For instance, in Anthropic’s Claude Code Security Review, the pull request title is directly integrated into the AI’s prompt with no sanitization. This oversight allows attackers to execute commands and exfiltrate credentials like ANTHROPIC_API_KEY and GITHUB_TOKEN, as confirmed by Anthropic with a critical CVSS rating of 9.4.
Case Studies and Mitigations
Google’s Gemini CLI Action also suffers from this vulnerability, where malicious inputs can override the agent’s safety instructions and expose the GEMINI_API_KEY publicly. This flaw, reported by Neil Fendley and colleagues, earned a $1,337 bounty from Google.
In the case of GitHub Copilot, the attack bypassed multiple security layers, such as environment variable filtering and network firewalls.

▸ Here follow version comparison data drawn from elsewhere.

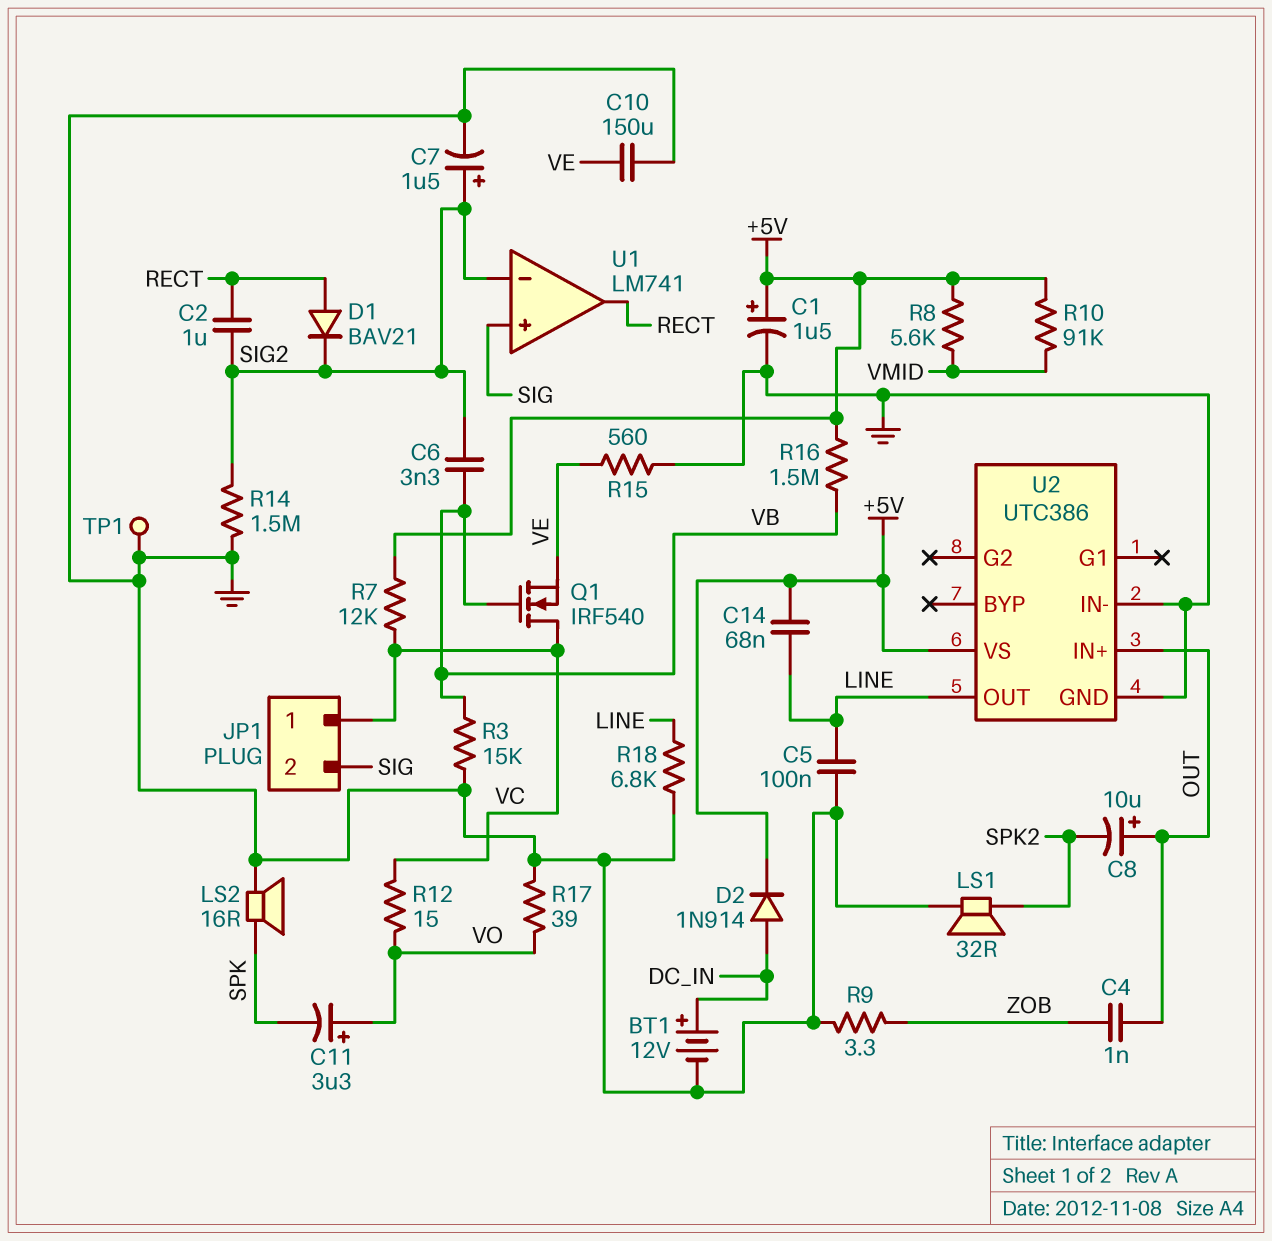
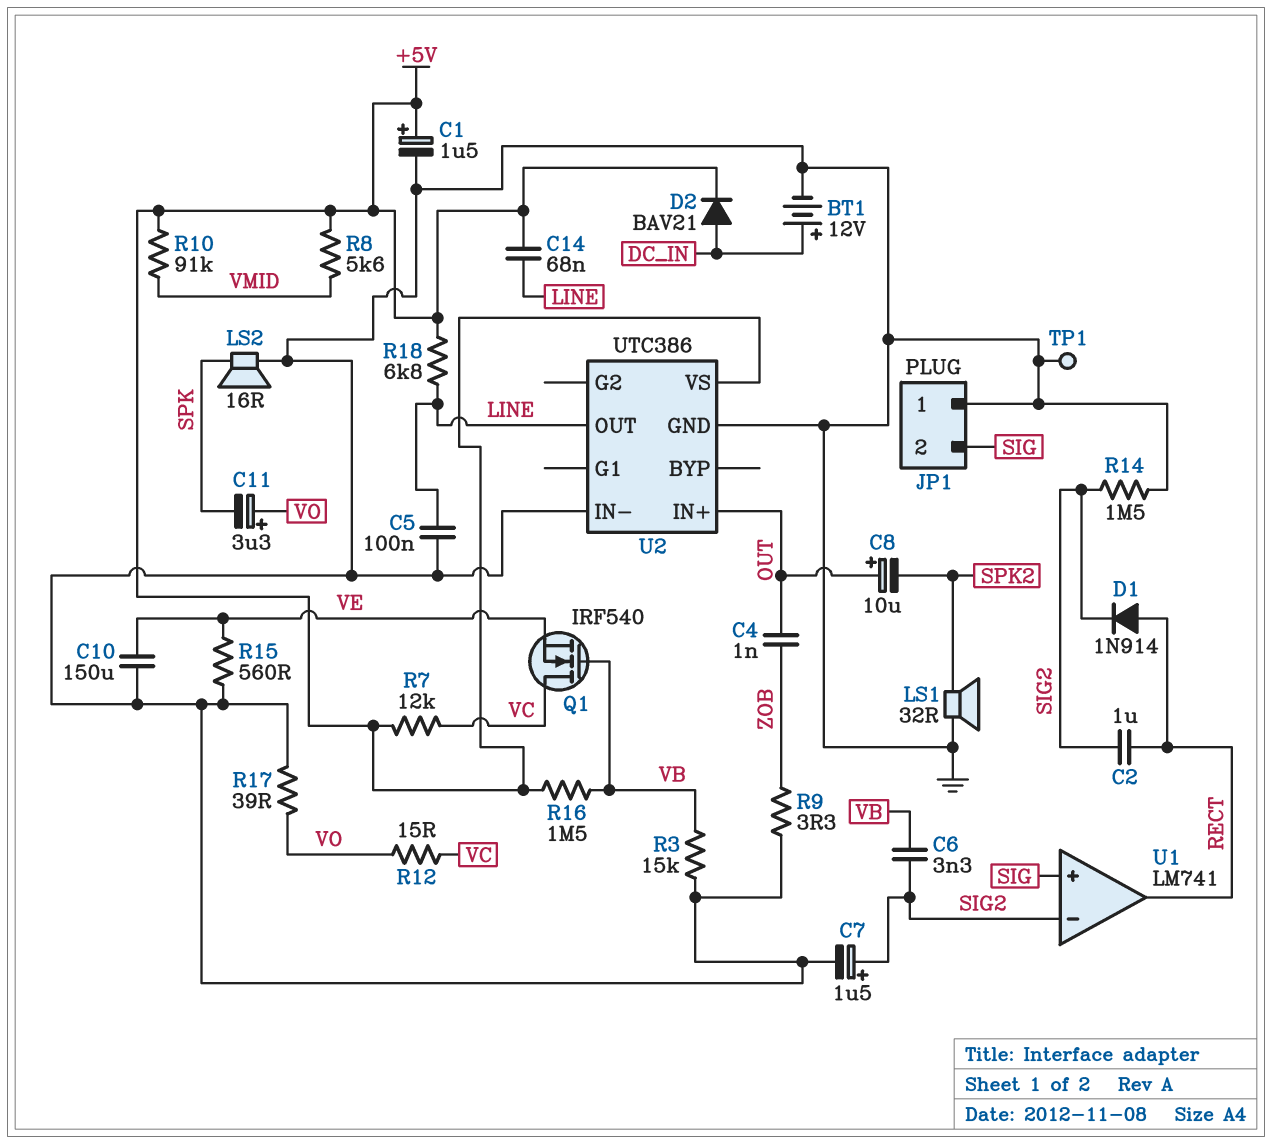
D1: diode BAV21 (A RECT, K SIG2) -> diode 1N914 (A RECT, K SIG2)
D2: diode 1N914 (A DC_IN, K +5V) -> diode BAV21 (A DC_IN, K +5V)
JP1 pin 1: VC -> GND
R18: 6.8k (GND, LINE) -> 6.8k (+5V, LINE)

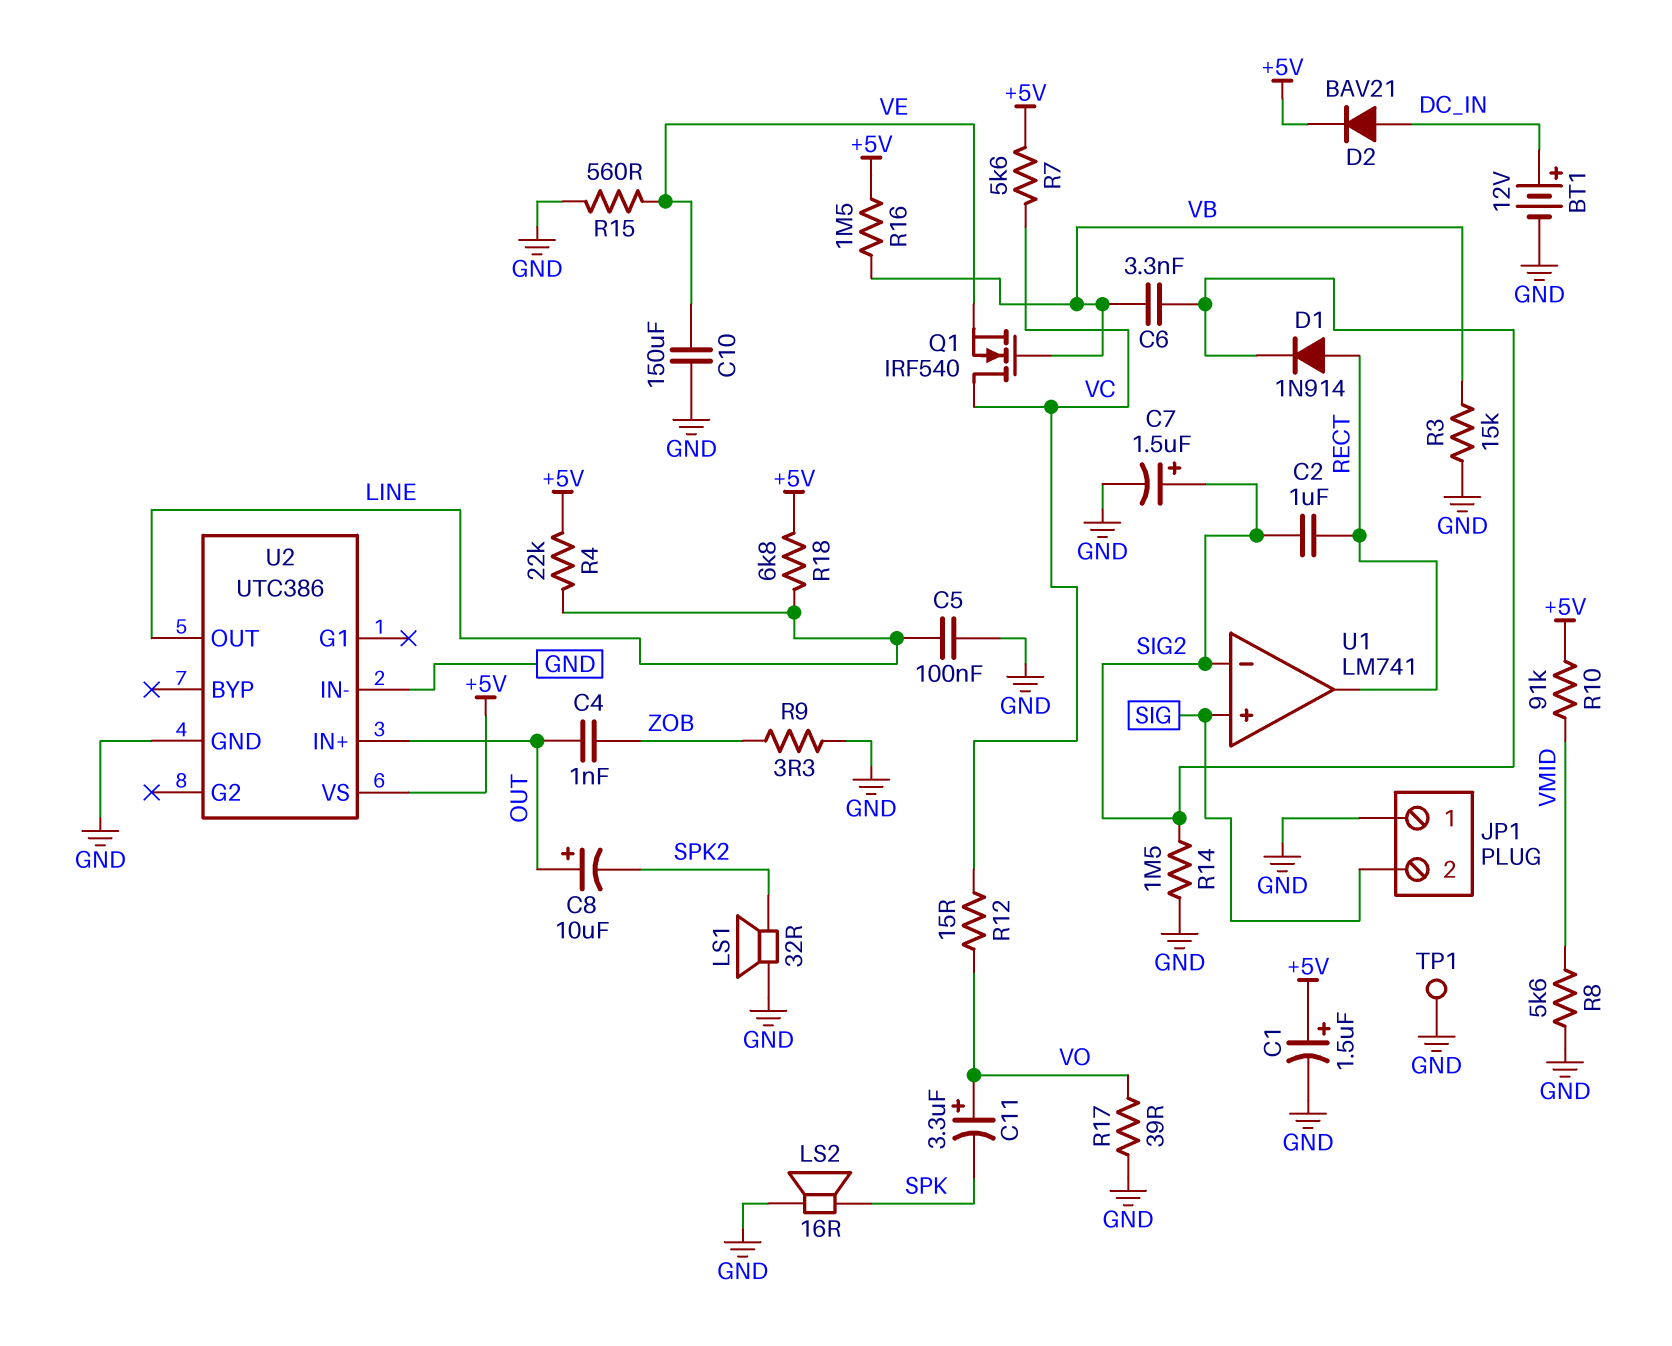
C14: 68nF (+5V, LINE) -> none
R4: none -> 22k (+5V, LINE)
R7: 12k (+5V, VC) -> 5.6k (+5V, VC)
R8: 5.6k (+5V, VMID) -> 5.6k (GND, VMID)

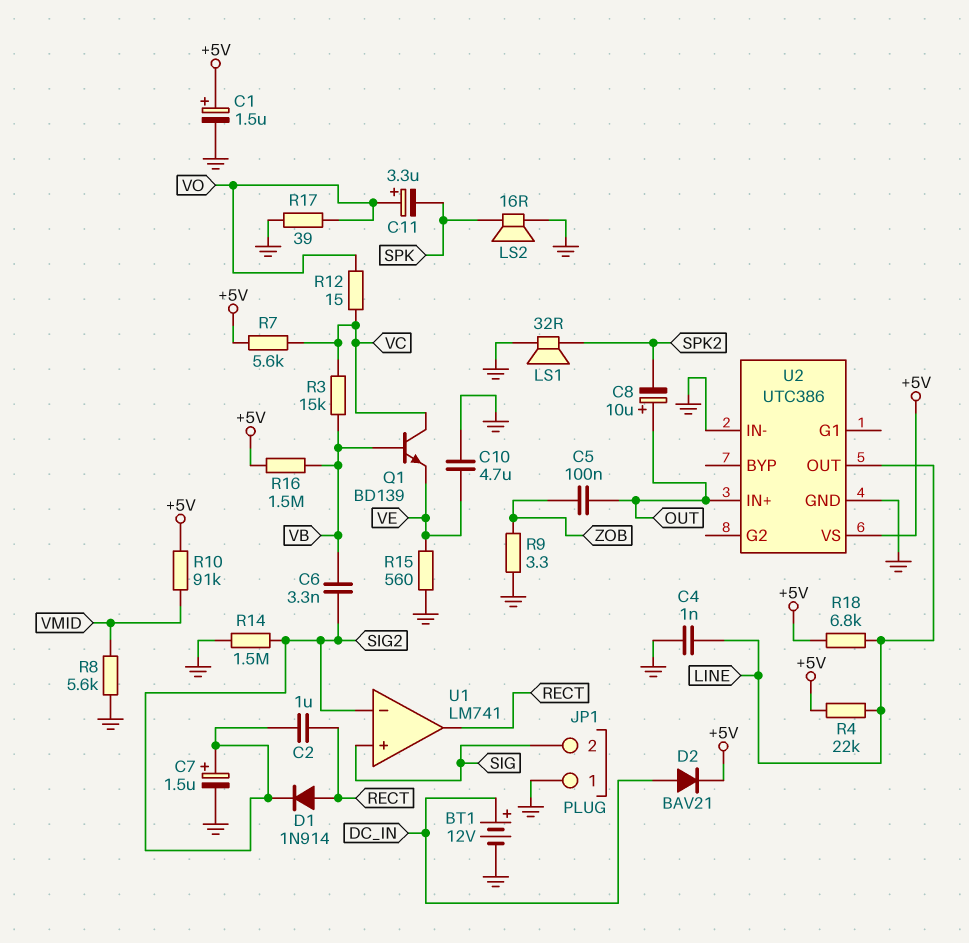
C4: 1nF (OUT, ZOB) -> 1nF (GND, LINE)
C5: 100nF (GND, LINE) -> 100nF (OUT, ZOB)
C10: 150uF (GND, VE) -> 4.7uF (GND, VE)
Q1: NMOS IRF540 (G VB, D VC, S VE) -> NPN BD139 (B VB, C VC, E VE)
R3: 15k (GND, VB) -> 15k (VB, VC)
TP1: test point (GND) -> none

Despite initial dismissal as a known issue, GitHub recognized the severity following proof of concept and awarded a $500 bounty.
Experts recommend employing allowlist tools, minimizing secret privileges, implementing human approval for critical actions, and conducting thorough audits of AI integrations in CI/CD pipelines to mitigate these risks.
As this vulnerability demonstrates, AI agents processing untrusted data with tool and secret access are at risk, extending beyond GitHub Actions to include AI agents in platforms like Slack and Jira.